I'm late again, Internet. I've been on quite the streak lately. School has been merciless lately, so I guess I'll have to use that as a blanket excuse. I had what began as a very solid (if notably sluggish) week of training and tapered off when I tweaked my left Achilles tendon a little. It wasn't anything serious, but I cut my running way back for two days and that patched things right up. I ended up with fewer miles and a canceled long run on the week, but things have been going really well for a few weeks now and an easier week is probably for the better in the long run. I had a fantastic run this afternoon and will be working out tomorrow, so I'll chalk this one up in the WIN category.

Here are some specifics:

Monday 2/28: 9PM- 3mi shakeout indoors, tired, but needed to get some junk out of my legs. Definitely settling into that "hard training" mode. 3PM- 3.5 up, strides, two sets of 600, 600, 800 and then two extra 600s with one lap in the green lane (236m, I think) after the 600s and two laps after the 800s. I was pretty tired today and didn't press very hard. Yesterday's triple wiped me out. 3mi down. Bruce kept asking if I was ok to work out, and I was, but boy was I tuckered out.
600- 1:39
600- 1:40
800- 2:20
600- 1:41
600- 1:40
800- 2:15
600- 1:39
600- 1:38

Tuesday 3/1: 9AM- 4mi easy indoors, very tired and heavy, but better as the run went on. 3:45PM- Downtown run with Ken, Chris, and Rob. Felt suspiciously excellent today, given how sore I was when I woke up and how sluggish the morning run was. 6:20s all day after the first 2mi, 57:30 total after a minute or two indoors for padding.

Wednesday 3/2: 7:30PM- 75' easy indoors, some around the track, some on the treadmill, some more on the track but more barefooter.
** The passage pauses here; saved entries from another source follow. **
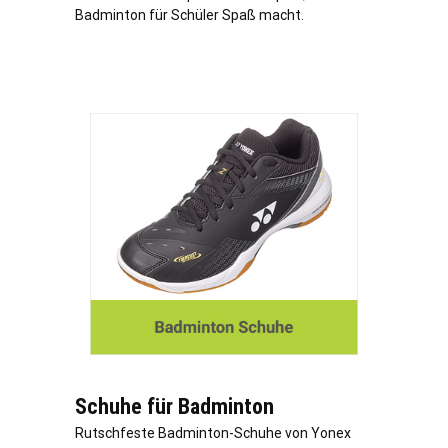
Badminton für Schüler Spaß macht.
Schuhe für Badminton
Rutschfeste Badminton-Schuhe von Yonex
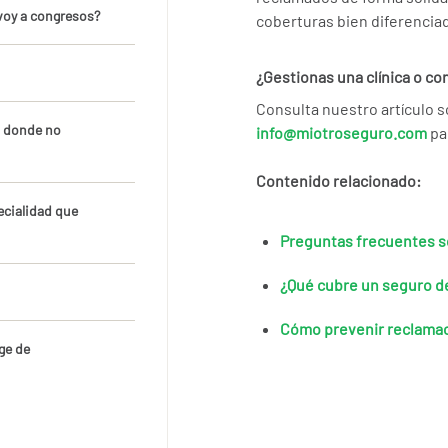
 voy a congresos?
coberturas bien diferencia
¿Gestionas una clínica o co
Consulta nuestro artículo 
n donde no
info@miotroseguro.com
pa
Contenido relacionado:
ecialidad que
Preguntas frecuentes 
¿Qué cubre un seguro d
Cómo prevenir reclama
ge de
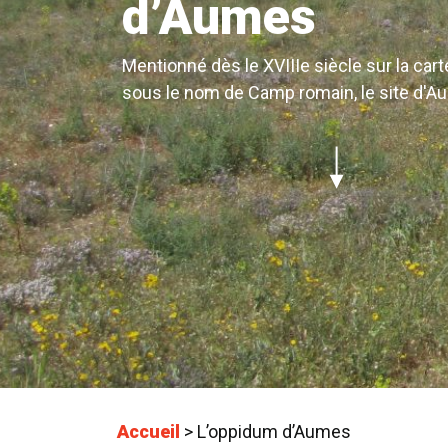
d’Aumes
Mentionné dès le XVIIIe siècle sur la cart
sous le nom de Camp romain, le site d'A
Accueil
>
L’oppidum d’Aumes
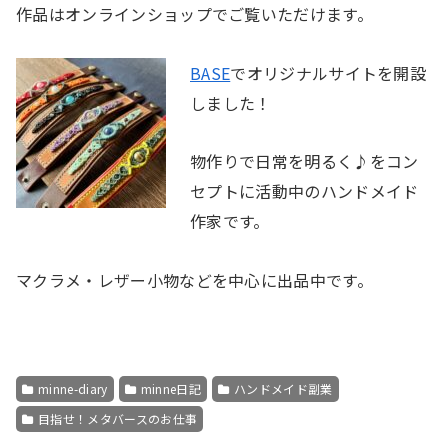
作品はオンラインショップでご覧いただけます。
BASE
でオリジナルサイトを開設
しました！
物作りで日常を明るく♪をコン
セプトに活動中のハンドメイド
作家です。
マクラメ・レザー小物などを中心に出品中です。
minne-diary
minne日記
ハンドメイド副業
目指せ！メタバースのお仕事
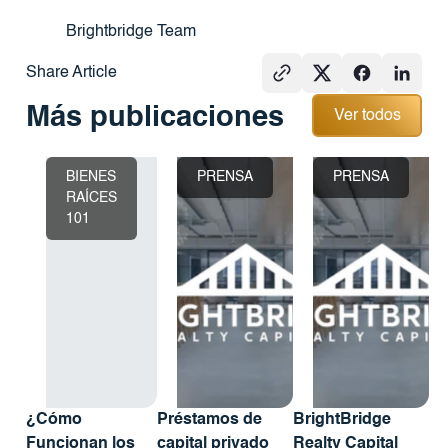
Brightbridge Team
Share Article
Ver todos
Más publicaciones
Ver todos
BIENES
PRENSA
PRENSA
RAÍCES
101
¿Cómo
Préstamos de
BrightBridge
Funcionan los
capital privado
Realty Capital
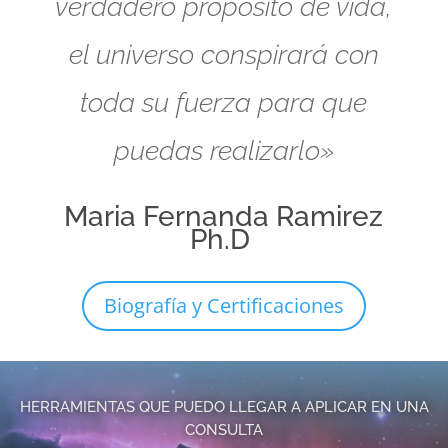
verdadero propósito de vida,
el universo conspirará con
toda su fuerza para que
puedas realizarlo»
Maria Fernanda Ramirez
Ph.D
Biografía y Certificaciones
HERRAMIENTAS QUE PUEDO LLEGAR A APLICAR EN UNA
CONSULTA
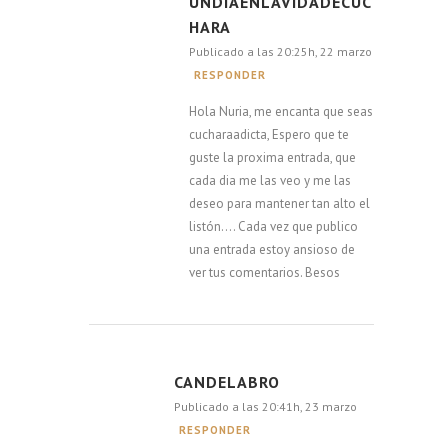
UNDIAENLAVIDADECUC
HARA
Publicado a las 20:25h, 22 marzo
RESPONDER
Hola Nuria, me encanta que seas
cucharaadicta, Espero que te
guste la proxima entrada, que
cada dia me las veo y me las
deseo para mantener tan alto el
listón…. Cada vez que publico
una entrada estoy ansioso de
ver tus comentarios. Besos
CANDELABRO
Publicado a las 20:41h, 23 marzo
RESPONDER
Felt pretty good, the 24 hours off wasn't planned (skipped a morning run and practice to study for a macroeconomics midterm) but it was nice regardless.

Thursday 3/3: AM- Doctor's office for shots and back, like normal. 3:30PM- With Rob and Ken for the first part. 20' up, 6x75 seconds HARD up Summit- Bruce said run the hills "moderate" but you can't run up Summit Ave "moderate." You can't even walk up Summit Ave "moderate." Anyway, Ken ran the hills with us. Then we jogged back to the TTC and Rob and I spiked up for 6x500 avg 81 with 1:40 jog rest. We both thought this workout would be harder than it turned out to be. The first 500 was the worst, but then we were fine. Great to have someone to push with for once. 1mi down since I was rolling in miles today. Walking home from work that night at 9PM, my left achilles started whining a little. I iced it and begged God for mercy, and didn't feel it the rest of the night.

Friday 3/4: 12:30PM- 7mi before traveling all day. Sweet Jesus was I sore and tired from yesterday. Left achilles was complaining, uh oh. 9:30PM- 4mi easy with Owen from his place, achilles was quieter, but still wimpering.

Saturday 3/5: 4mi easy from Owen's place with his roommate, Eric, for some of it. The achilles was still whispering, so I didn't run my planned 14 miler, but I was pretty certain that it was doing better. I've never really had achilles trouble before, so I wasn't too worried as long as I didn't do something dumb.

Sunday 3/6: 36:30' easy from Owen's place again, solo this time. My achilles felt 100% and was displaying no creakiness before or after the run, so I figure I'm good to go. Like I mentioned, today's run was very good, so I'll probably go for some quality running tomorrow. My cautiousness cost me a long run and a one-day workout delay, so, overall, a tiny tiny cost for what could have been a big issue if I had let it. I swear I'm learning- it's only the rate that's questionable.

Total- 74 miles

Ok, everyone, time to start petitioning the weather to begin the en-spring-ening.